Ses seuls exploits guerriers consistaient à saccager, loin du front et sans coup férir, les poulaillers du voisinage.

La guerre eut pour effet non seulement de modifier la position du tampon envers son maître, mais aussi d’en faire l’individu le plus honni de tous les hommes sans distinction. À la distribution des boîtes de conserves – une pour cinq hommes – le tampon s’en appliquait une à lui tout seul. Sa gourde était toujours remplie de rhum ou de cognac. Toute la journée, il ne faisait que mastiquer du chocolat, boulotter des biscuits d’officiers, fumer les cigarettes de son patron, fricoter, pendant des heures entières, de petits plats et des gourmandises et se promener en veste de parade.
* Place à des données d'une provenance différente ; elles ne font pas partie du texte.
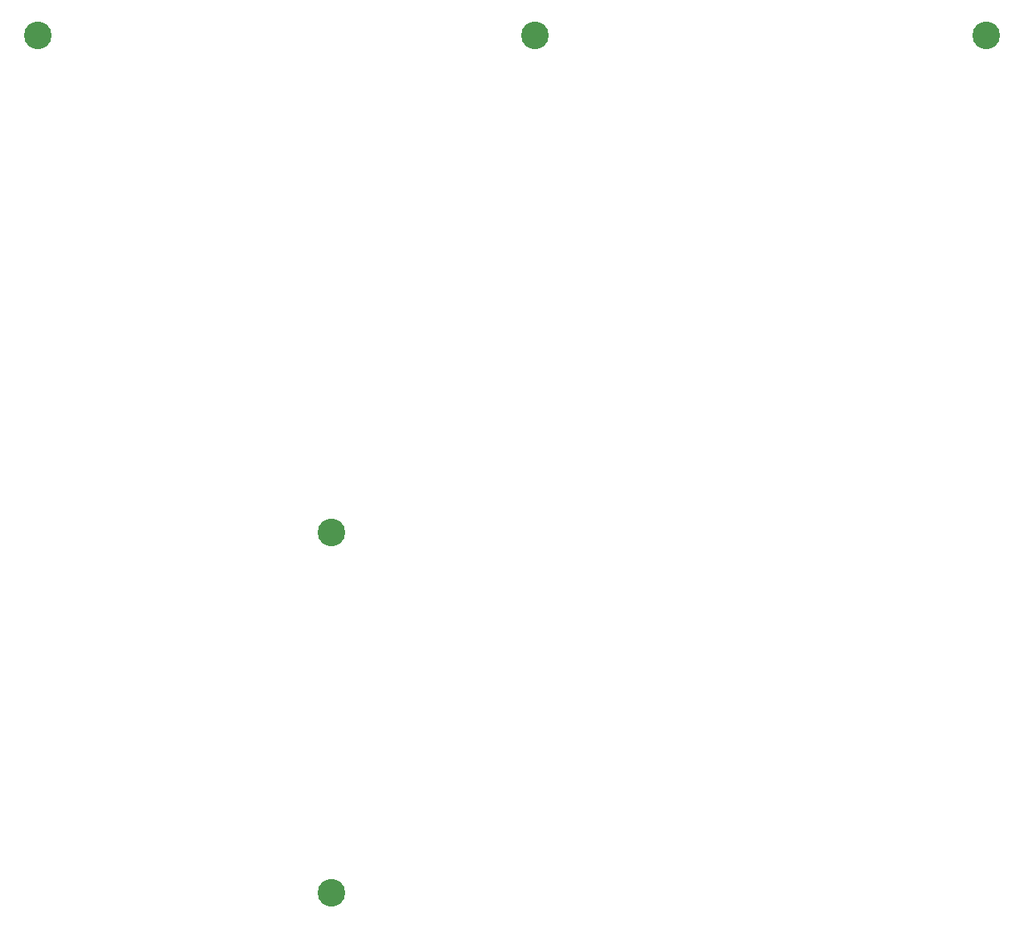
<source format=gbr>
%TF.GenerationSoftware,KiCad,Pcbnew,7.0.5-0*%
%TF.CreationDate,2023-08-05T16:24:15-05:00*%
%TF.ProjectId,Plate,506c6174-652e-46b6-9963-61645f706362,0*%
%TF.SameCoordinates,Original*%
%TF.FileFunction,Soldermask,Top*%
%TF.FilePolarity,Negative*%
%FSLAX46Y46*%
G04 Gerber Fmt 4.6, Leading zero omitted, Abs format (unit mm)*
G04 Created by KiCad (PCBNEW 7.0.5-0) date 2023-08-05 16:24:15*
%MOMM*%
%LPD*%
G01*
G04 APERTURE LIST*
%ADD10C,2.900000*%
G04 APERTURE END LIST*
D10*
%TO.C,H105*%
X121875000Y-149000000D03*
%TD*%
%TO.C,H104*%
X121875000Y-111000000D03*
%TD*%
%TO.C,H103*%
X190750000Y-58750000D03*
%TD*%
%TO.C,H102*%
X143250000Y-58750000D03*
%TD*%
%TO.C,H101*%
X91000000Y-58750000D03*
%TD*%
M02*

</source>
Le tampon vivait toujours en d’intimes rapports avec l’ordonnance de la compagnie ; il l’approvisionnait en reliefs de la table de son officier et de la sienne, et l’admettait aux avantages dont il jouissait lui-même. Avec le sergent-major de la comptabilité, ces deux hommes formaient un trio pour lesquels l’existence de l’officier n’avait pas de secret, ainsi, du reste, que tous les plans d’opérations et tous les ordres de bataille.

La section la mieux informée était toujours celle dont le caporal était le plus lié avec le tampon.

Quand celui-ci avait dit par exemple : « À deux heures trente-cinq on foutra le camp », c’est à deux heures trente-cinq précises que les soldats autrichiens se détachaient de l’ennemi.